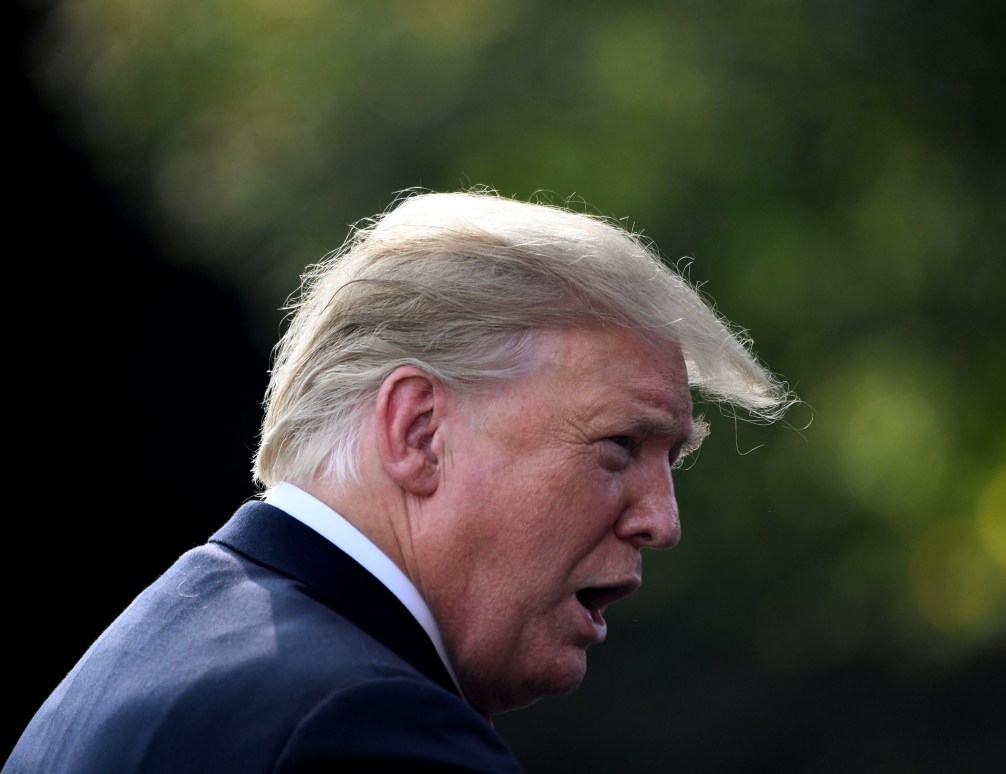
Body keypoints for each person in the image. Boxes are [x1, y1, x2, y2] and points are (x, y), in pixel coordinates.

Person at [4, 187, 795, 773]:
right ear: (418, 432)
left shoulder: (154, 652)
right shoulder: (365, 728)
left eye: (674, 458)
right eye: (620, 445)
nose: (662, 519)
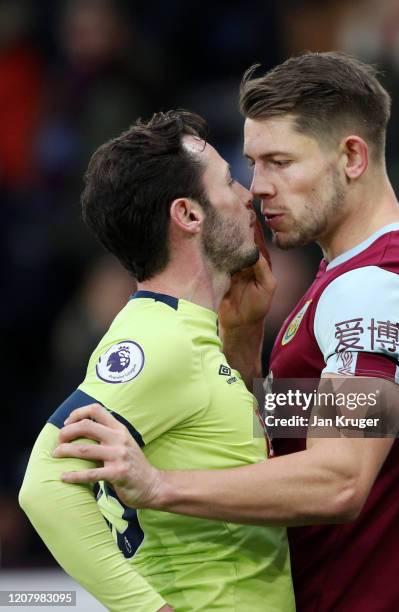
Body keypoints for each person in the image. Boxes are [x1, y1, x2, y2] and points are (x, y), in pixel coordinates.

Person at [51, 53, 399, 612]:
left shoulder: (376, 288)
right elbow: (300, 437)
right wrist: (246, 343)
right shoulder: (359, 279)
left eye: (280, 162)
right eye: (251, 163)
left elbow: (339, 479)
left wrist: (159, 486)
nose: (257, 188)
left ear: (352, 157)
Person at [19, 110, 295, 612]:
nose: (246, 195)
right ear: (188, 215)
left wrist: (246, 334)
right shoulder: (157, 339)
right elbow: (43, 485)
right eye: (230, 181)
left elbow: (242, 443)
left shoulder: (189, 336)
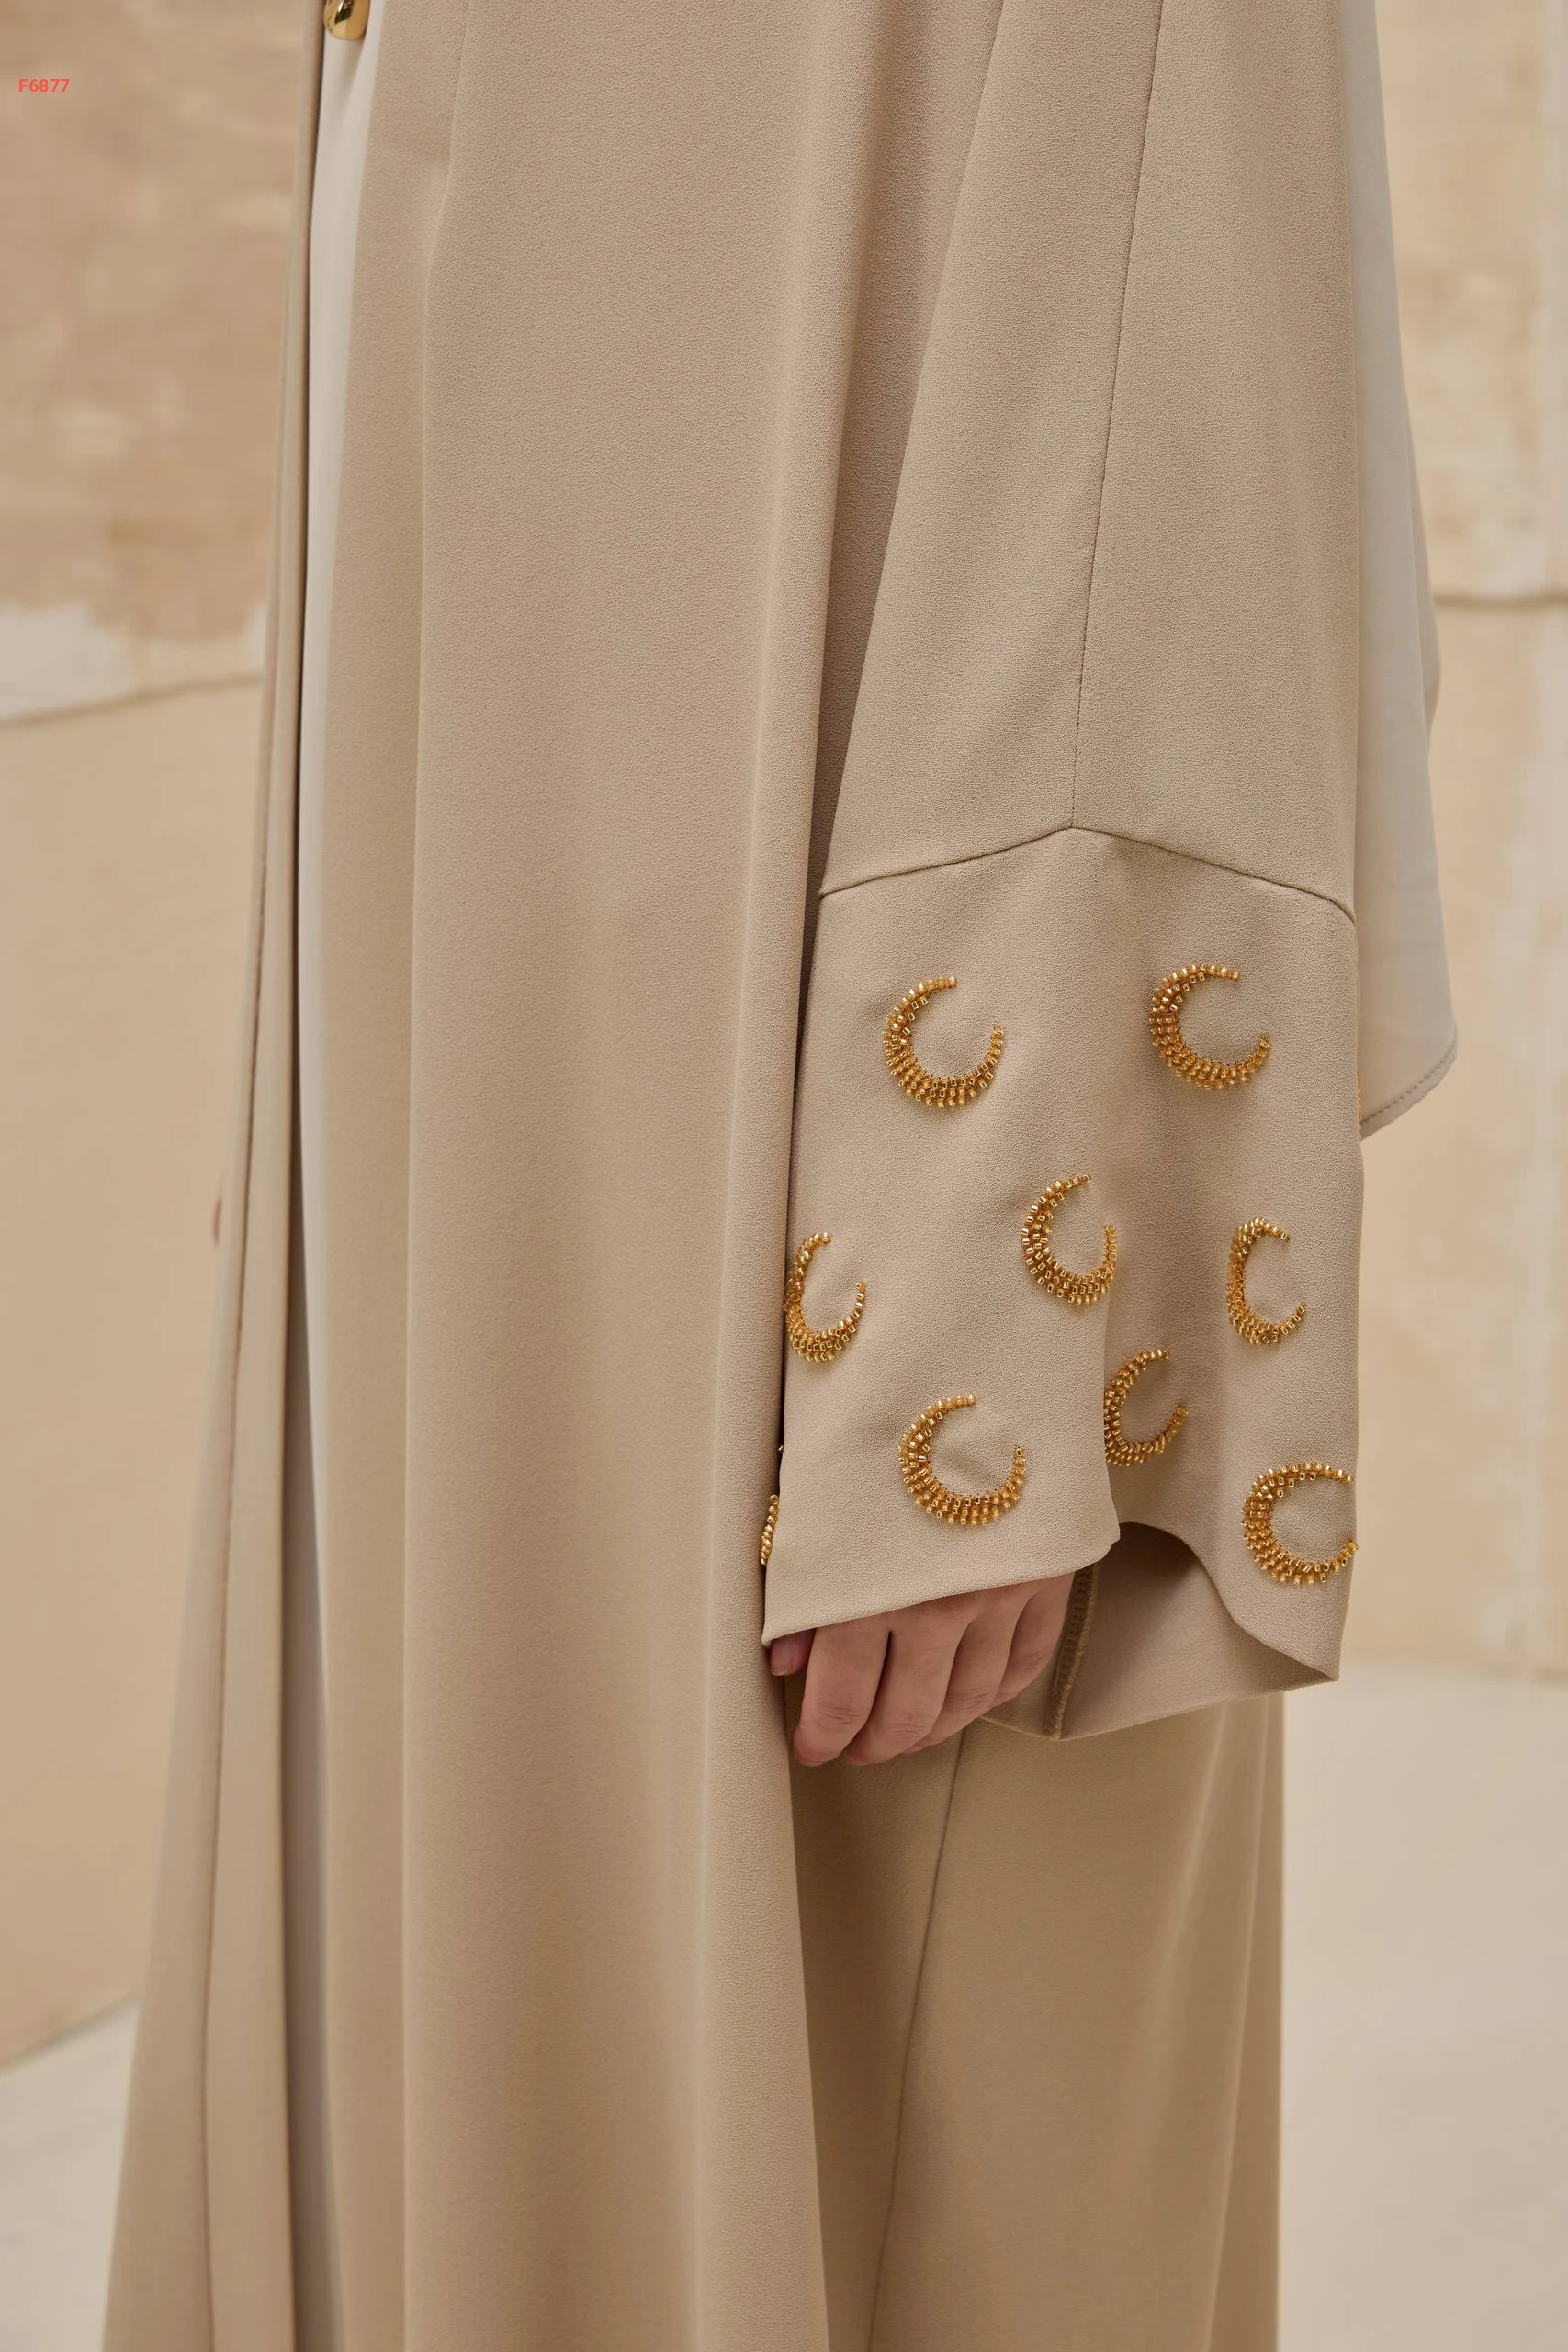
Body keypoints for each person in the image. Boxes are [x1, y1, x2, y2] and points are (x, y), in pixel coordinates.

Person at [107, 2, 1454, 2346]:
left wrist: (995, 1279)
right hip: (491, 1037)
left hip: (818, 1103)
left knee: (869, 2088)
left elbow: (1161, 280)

──────────

**Directions**
Would you retype each line above exactly and skip every image?

**Answer to this problem**
Body keypoints for each person in the image. Boxes are [x1, y1, x2, y2] and points are (x, y), in pixel coordinates.

Person at [4, 187, 795, 773]:
right ear: (418, 432)
left shoulder: (154, 652)
right shoulder: (365, 728)
left eye: (674, 458)
right eye: (620, 445)
nose: (662, 519)
Body keypoints for each person in the image. Boxes are [x1, y1, x2, y2] and points are (x, y), in pixel coordinates.

Person at [51, 53, 399, 612]:
left shoulder: (376, 288)
right elbow: (300, 437)
right wrist: (246, 343)
right shoulder: (359, 279)
left eye: (280, 162)
right eye: (251, 163)
left elbow: (339, 479)
left wrist: (159, 486)
nose: (257, 188)
left ear: (352, 157)
Person at [19, 110, 295, 612]:
nose: (246, 195)
right ear: (188, 215)
left wrist: (246, 334)
right shoulder: (157, 339)
right elbow: (43, 485)
right eye: (230, 181)
left elbow: (242, 443)
left shoulder: (189, 336)
Body keypoints for each person in the image. Boxes are [x1, y1, x2, y2] and points are (x, y), in pixel coordinates.

Person at [107, 2, 1454, 2346]:
left wrist: (995, 1279)
right hip: (491, 1037)
left hip: (818, 1103)
left knee: (869, 2088)
left elbow: (1161, 280)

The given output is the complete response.